[Source information Boundary: Start]

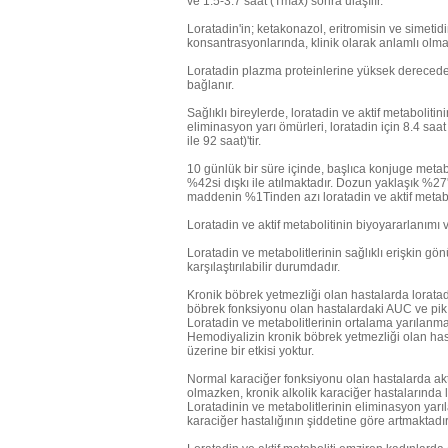
ve 1.5-3.7 saat (Tmax) sonra ulaşılır.
Loratadin'in; ketakonazol, eritromisin ve simetidi
konsantrasyonlarında, klinik olarak anlamlı olmaya
Loratadin plazma proteinlerine yüksek derecede 
bağlanır.
Sağlıklı bireylerde, loratadin ve aktif metabolitin
eliminasyon yarı ömürleri, loratadin için 8.4 saat (
ile 92 saat)'tir.
10 günlük bir süre içinde, başlıca konjuge metab
%42si dışkı ile atılmaktadır. Dozun yaklaşık %27's
maddenin %1Tinden azı loratadin ve aktif metabol
Loratadin ve aktif metabolitinin biyoyararlanımı ve
Loratadin ve metabolitlerinin sağlıklı erişkin gönü
karşılaştırılabilir durumdadır.
Kronik böbrek yetmezliği olan hastalarda lorata
böbrek fonksiyonu olan hastalardaki AUC ve pik pl
Loratadin ve metabolitlerinin ortalama yarılanma
Hemodiyalizin kronik böbrek yetmezliği olan hast
üzerine bir etkisi yoktur.
Normal karaciğer fonksiyonu olan hastalarda aktif
olmazken, kronik alkolik karaciğer hastalarında l
Loratadinin ve metabolitlerinin eliminasyon yarı
karaciğer hastalığının şiddetine göre artmaktadır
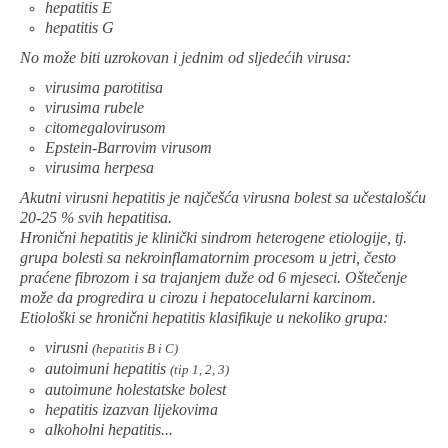
hepatitis E
hepatitis G
No može biti uzrokovan i jednim od sljedećih virusa:
virusima parotitisa
virusima rubele
citomegalovirusom
Epstein-Barrovim virusom
virusima herpesa
Akutni virusni hepatitis je najčešća virusna bolest sa učestalošću
20-25 % svih hepatitisa.
Hronični hepatitis je klinički sindrom heterogene etiologije, tj.
grupa bolesti sa nekroinflamatornim procesom u jetri, često
praćene fibrozom i sa trajanjem duže od 6 mjeseci. Oštečenje
može da progredira u cirozu i hepatocelularni karcinom.
Etiološki se hronični hepatitis klasifikuje u nekoliko grupa:
virusni
(hepatitis B i C)
autoimuni hepatitis
(tip 1, 2, 3)
autoimune holestatske bolest
hepatitis izazvan lijekovima
alkoholni hepatitis...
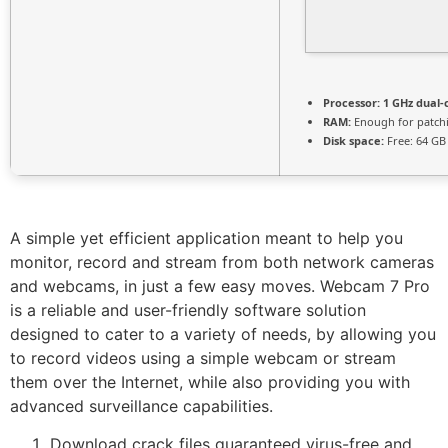
Processor:
1 GHz dual-
RAM:
Enough for patch
Disk space:
Free: 64 GB
A simple yet efficient application meant to help you
monitor, record and stream from both network cameras
and webcams, in just a few easy moves. Webcam 7 Pro
is a reliable and user-friendly software solution
designed to cater to a variety of needs, by allowing you
to record videos using a simple webcam or stream
them over the Internet, while also providing you with
advanced surveillance capabilities.
Download crack files guaranteed virus-free and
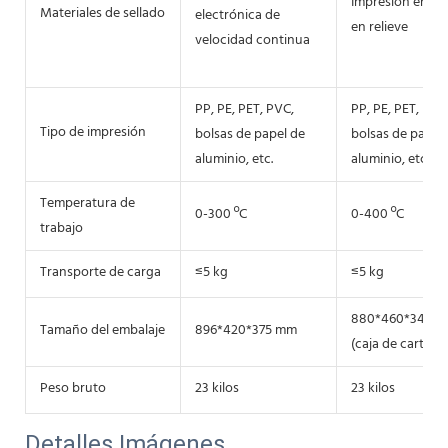
Impresión en ac
Materiales de sellado
electrónica de
en relieve
velocidad continua
PP, PE, PET, PVC,
PP, PE, PET, PVC
Tipo de impresión
bolsas de papel de
bolsas de papel
aluminio, etc.
aluminio, etc.
Temperatura de
0-300 ºC
0-400 ºC
trabajo
Transporte de carga
≤5 kg
≤5 kg
880*460*340 
Tamaño del embalaje
896*420*375 mm
(caja de cartón)
Peso bruto
23 kilos
23 kilos
Detalles Imágenes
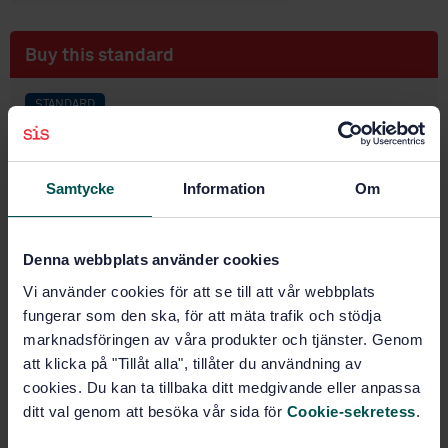
Buy this standard
STANDARD
SWEDISH STANDARD
· SS-EN ISO 12670:2015
Thermal spraying - Components with thermally
sprayed coatings - Technical supply conditions (ISO
Samtycke
Information
Om
12670:2011)
Subscribe on standards - Read more
Denna webbplats använder cookies
Vi använder cookies för att se till att vår webbplats
Price:
789 SEK
fungerar som den ska, för att mäta trafik och stödja
Add to cart
marknadsföringen av våra produkter och tjänster. Genom
PDF
att klicka på "Tillåt alla", tillåter du användning av
cookies. Du kan ta tillbaka ditt medgivande eller anpassa
Show more
ditt val genom att besöka vår sida för
Cookie-sekretess
.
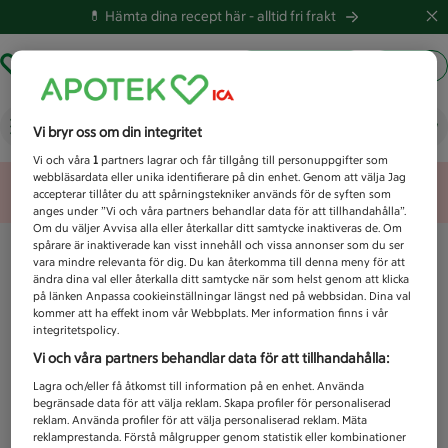
💊 Hämta dina recept här -
alltid fri frakt
Hämta ut recept
Logga in
Vad letar du efter idag?
Vi bryr oss om din integritet
Vi och våra
1
partners lagrar och får tillgång till personuppgifter som
webbläsardata eller unika identifierare på din enhet. Genom att välja Jag
Unknown error
accepterar tillåter du att spårningstekniker används för de syften som
anges under ”Vi och våra partners behandlar data för att tillhandahålla”.
Om du väljer Avvisa alla eller återkallar ditt samtycke inaktiveras de. Om
spårare är inaktiverade kan visst innehåll och vissa annonser som du ser
vara mindre relevanta för dig. Du kan återkomma till denna meny för att
ändra dina val eller återkalla ditt samtycke när som helst genom att klicka
på länken Anpassa cookieinställningar längst ned på webbsidan. Dina val
kommer att ha effekt inom vår Webbplats. Mer information finns i vår
integritetspolicy.
Vi och våra partners behandlar data för att tillhandahålla:
Lagra och/eller få åtkomst till information på en enhet. Använda
begränsade data för att välja reklam. Skapa profiler för personaliserad
reklam. Använda profiler för att välja personaliserad reklam. Mäta
reklamprestanda. Förstå målgrupper genom statistik eller kombinationer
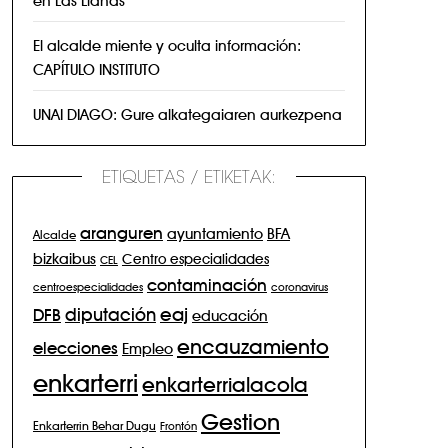
El alcalde miente y oculta información:
CAPÍTULO INSTITUTO
UNAI DIAGO: Gure alkategaiaren aurkezpena
ETIQUETAS / ETIKETAK:
aranguren
BFA
ayuntamiento
Alcalde
bizkaibus
Centro especialidades
CEL
contaminación
centroespecialidades
coronavirus
eaj
diputación
DFB
educación
encauzamiento
elecciones
Empleo
enkarterri
enkarterrialacola
Gestion
Enkarterrin Behar Dugu
Frontón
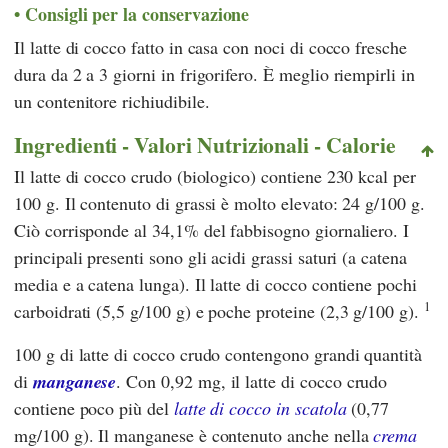
Consigli per la conservazione
Il latte di cocco fatto in casa con noci di cocco fresche
dura da 2 a 3 giorni in frigorifero. È meglio riempirli in
un contenitore richiudibile.
Ingredienti - Valori Nutrizionali - Calorie
Il latte di cocco crudo (biologico) contiene 230 kcal per
100 g. Il contenuto di grassi è molto elevato: 24 g/100 g.
Ciò corrisponde al 34,1% del fabbisogno giornaliero. I
principali presenti sono gli acidi grassi saturi (a catena
media e a catena lunga). Il latte di cocco contiene pochi
1
carboidrati (5,5 g/100 g) e poche proteine (2,3 g/100 g).
100 g di latte di cocco crudo contengono grandi quantità
di
manganese
. Con 0,92 mg, il latte di cocco crudo
contiene poco più del
latte di cocco in scatola
(0,77
mg/100 g). Il manganese è contenuto anche nella
crema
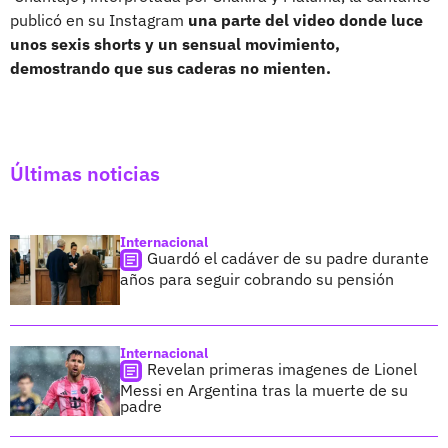
publicó en su Instagram
una parte del video donde luce
unos sexis shorts y un sensual movimiento,
demostrando que sus caderas no mienten.
Últimas noticias
Internacional
Guardó el cadáver de su padre durante
años para seguir cobrando su pensión
Internacional
Revelan primeras imagenes de Lionel
Messi en Argentina tras la muerte de su
padre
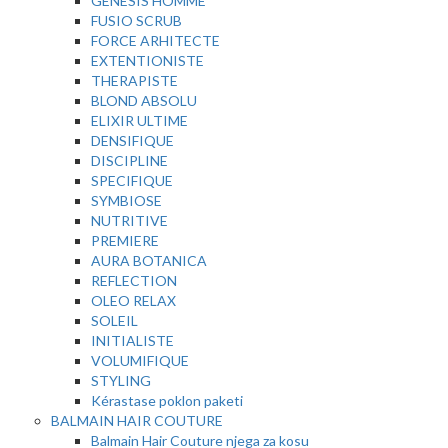
GENESIS HOMME
FUSIO SCRUB
FORCE ARHITECTE
EXTENTIONISTE
THERAPISTE
BLOND ABSOLU
ELIXIR ULTIME
DENSIFIQUE
DISCIPLINE
SPECIFIQUE
SYMBIOSE
NUTRITIVE
PREMIERE
AURA BOTANICA
REFLECTION
OLEO RELAX
SOLEIL
INITIALISTE
VOLUMIFIQUE
STYLING
Kérastase poklon paketi
BALMAIN HAIR COUTURE
Balmain Hair Couture njega za kosu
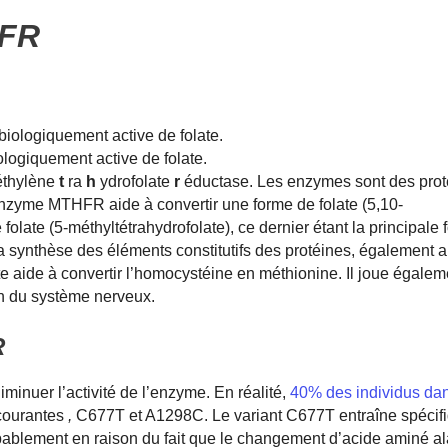
FR
logiquement active de folate.
thylène
t
ra
h
ydrofolate
r
éductase. Les enzymes sont des prot
enzyme MTHFR aide à convertir une forme de folate (5,10-
folate (5-méthyltétrahydrofolate), ce dernier étant la principale
 la synthèse des éléments constitutifs des protéines, également 
e aide à convertir l’homocystéine en méthionine. Il joue égalem
n du système nerveux.
R
iminuer l’activité de l’enzyme. En réalité,
40% des individus dan
courantes
,
C677T et A1298C. Le variant C677T entraîne spécif
obablement en raison du fait que le changement d’acide aminé a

[Source information Boundary: End]

> About this exercise
Read through the entries above, and wherever a line holds the string "behandlar", copy it.

> Answer area
anges under ”Vi och våra partners behandlar data för att tillhandahålla”.
Vi och våra partners behandlar data för att tillhandahålla:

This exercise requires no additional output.